Mendengar jawaban B, Aziz menyampaikan keberatannya. Sebab, munurut dia keterangan yang disampaikan B tidak berdasarkan Pasal 1 Butir 26 Kitab Undang-Undang Hukum Acara Pidana (KUHAP).
Seharusnya, lanjut Aziz, B menyampaikan kesaksiannya berdasarkan fakta, bukan persepsi. Atas hal itu, Aziz keberatan dengan keterangan tersebut.
"Saksi fakta yang melihat atau mendengar langsung, bukan katanya, persepsi, perasaan. Faktanya tidak ada," kata Aziz.
"Saya tadi minta majelis hakim untuk mohon melihat isi BAP dan fakta-fakta yang ditanya JPU," ujar Aziz.
Didakwa Berbaiat ISIS
Sebelumnya, Munarman didakwa merencanakan dan menggerakkan orang lain untuk melakukan tindak pidana terorisme. Hal tersebut disampaikan Jaksa Penuntut Umum (JPU) dalam sidang kasus dugaan tindak pidana terorisme yang berlangsung di Pengadilan Negeri Jakarta Timur, Rabu (8/12/2021).
Dalam surat dakwaan yang dibacakan, jaksa menyebut bahwa Munarman pada medio 2015 terlibat dalam serangkaian kegiatan di beberapa tempat. Misalnya pada 24 dan 25 Januari 2015 dan beberapa kesempata di tahun yang sama.
JPU menyebut, Munarman terlibat kegiatan, misalnya di Sekretatiat FPI Makasar, Markas Daerah FPI Laskar Pembela FPI Makassar, dan Pondok Pesantren Aklaqul Quran Makassar. Selain itu, di Aula Kampus Universitas Islam Negeri Sumatra Utara.
Serangkaian agenda yang dihadiri Munarman itu, lanjut jaksa, dimaksudkan untuk menimbulkan suasana teror atau rasa takut terhadap orang secara meluas. Bahkan, menimbulkan korban yang bersifat massal, dengan cara merampas atau hilangnya nyawa atau harta benda orang lain.
JPU, dalam surat dakwaan yang dibacakan turut membeberkan cara-cara Munarman merencanakan dan menggerakkan orang lain untuk melakukan tindak pidana terorisme. JPU menyebut, Munarman, mengaitkan kemunculan kelompok teroris ISIS di Suriah untuk mendeklarasikan setia kepada Abu Bakar al-Baghdadi selaku Pimpinan ISIS pada 2014.

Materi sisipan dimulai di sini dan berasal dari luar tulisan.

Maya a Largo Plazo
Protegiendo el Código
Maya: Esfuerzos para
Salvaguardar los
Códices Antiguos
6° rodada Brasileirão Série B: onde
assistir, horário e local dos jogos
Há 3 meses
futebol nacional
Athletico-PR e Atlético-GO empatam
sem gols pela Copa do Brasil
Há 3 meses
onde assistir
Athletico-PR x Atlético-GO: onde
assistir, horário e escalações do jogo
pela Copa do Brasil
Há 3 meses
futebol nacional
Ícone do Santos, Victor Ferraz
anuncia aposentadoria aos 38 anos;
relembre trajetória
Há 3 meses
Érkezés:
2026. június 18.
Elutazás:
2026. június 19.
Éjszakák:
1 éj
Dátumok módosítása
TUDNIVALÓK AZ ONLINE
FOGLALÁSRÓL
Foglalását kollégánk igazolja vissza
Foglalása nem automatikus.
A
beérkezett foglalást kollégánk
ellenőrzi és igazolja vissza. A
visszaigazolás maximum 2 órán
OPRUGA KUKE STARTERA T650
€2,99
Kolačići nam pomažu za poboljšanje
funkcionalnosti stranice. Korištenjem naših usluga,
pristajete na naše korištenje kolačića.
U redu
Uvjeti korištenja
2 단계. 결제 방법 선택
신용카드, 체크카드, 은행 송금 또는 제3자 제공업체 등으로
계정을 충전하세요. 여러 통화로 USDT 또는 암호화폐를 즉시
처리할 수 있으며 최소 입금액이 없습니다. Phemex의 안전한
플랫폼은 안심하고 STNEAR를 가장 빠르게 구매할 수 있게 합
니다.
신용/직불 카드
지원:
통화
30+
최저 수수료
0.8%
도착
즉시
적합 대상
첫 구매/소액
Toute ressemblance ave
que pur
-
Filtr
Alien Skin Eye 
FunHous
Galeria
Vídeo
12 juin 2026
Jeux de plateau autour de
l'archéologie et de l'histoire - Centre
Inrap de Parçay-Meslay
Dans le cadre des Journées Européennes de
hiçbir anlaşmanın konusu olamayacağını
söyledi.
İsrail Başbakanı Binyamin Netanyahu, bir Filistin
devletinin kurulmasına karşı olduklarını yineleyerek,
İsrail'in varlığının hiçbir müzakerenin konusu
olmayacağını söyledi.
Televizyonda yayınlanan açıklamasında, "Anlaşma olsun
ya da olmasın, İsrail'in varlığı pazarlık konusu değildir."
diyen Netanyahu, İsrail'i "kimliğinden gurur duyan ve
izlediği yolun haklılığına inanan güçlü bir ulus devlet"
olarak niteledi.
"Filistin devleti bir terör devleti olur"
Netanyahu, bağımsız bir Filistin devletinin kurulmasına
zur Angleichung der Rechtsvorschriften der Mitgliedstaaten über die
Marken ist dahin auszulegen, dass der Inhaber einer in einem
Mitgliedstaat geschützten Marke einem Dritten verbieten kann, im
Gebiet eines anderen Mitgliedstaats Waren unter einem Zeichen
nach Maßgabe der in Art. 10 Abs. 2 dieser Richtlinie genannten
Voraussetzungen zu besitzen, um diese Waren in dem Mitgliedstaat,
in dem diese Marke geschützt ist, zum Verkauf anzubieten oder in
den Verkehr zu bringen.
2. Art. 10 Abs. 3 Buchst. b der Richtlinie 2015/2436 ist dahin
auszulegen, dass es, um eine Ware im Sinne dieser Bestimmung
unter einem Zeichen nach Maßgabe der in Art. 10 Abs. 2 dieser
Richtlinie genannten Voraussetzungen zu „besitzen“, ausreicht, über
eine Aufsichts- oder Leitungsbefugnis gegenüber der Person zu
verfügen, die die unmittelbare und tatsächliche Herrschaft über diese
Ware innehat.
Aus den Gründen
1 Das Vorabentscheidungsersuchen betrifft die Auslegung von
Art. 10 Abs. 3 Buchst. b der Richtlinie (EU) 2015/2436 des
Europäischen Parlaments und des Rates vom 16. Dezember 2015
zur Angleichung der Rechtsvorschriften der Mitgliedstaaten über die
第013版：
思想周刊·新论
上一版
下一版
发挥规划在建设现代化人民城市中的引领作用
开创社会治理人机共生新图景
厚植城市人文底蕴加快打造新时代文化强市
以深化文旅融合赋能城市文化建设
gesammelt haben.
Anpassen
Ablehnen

JPU melanjutkan, propaganda ISIS juga berhasil mempengaruhi beberapa kelompok di Indonesia. Misalnya pada sekitar tanggal 6 juni 2014 bertempat di gedung UIN Syarif hidyaatullah, Ciputat, Tangerang Selatan.
Atas perkara ini, Munarman didakwa melanggar Pasal 14 Juncto Pasal 7, Pasal 15 Juncto Pasal 7 serta atas Pasal 13 huruf c Peraturan Pemerintah Pengganti Undang-Undang (Perppu) Nomor 1 Tahun 2002 tentang Pemberantasan Tindak Pidana Terorisme yang telah ditetapkan menjadi UU Nomor 15 Tahun 2003 tentang Perppu Nomor 1 Tahun 2002 tentang Pemberantasan Tindak Pidana Terorisme menjadi UU Juncto UU Nomor 5 Tahun 2018 tentang perubahan atas UU 15 Tahun 2003 tentang penetapan Perppu Nomor 1 Tahun 2002 tentang Pemberantasan Tindak Pidana Terorisme.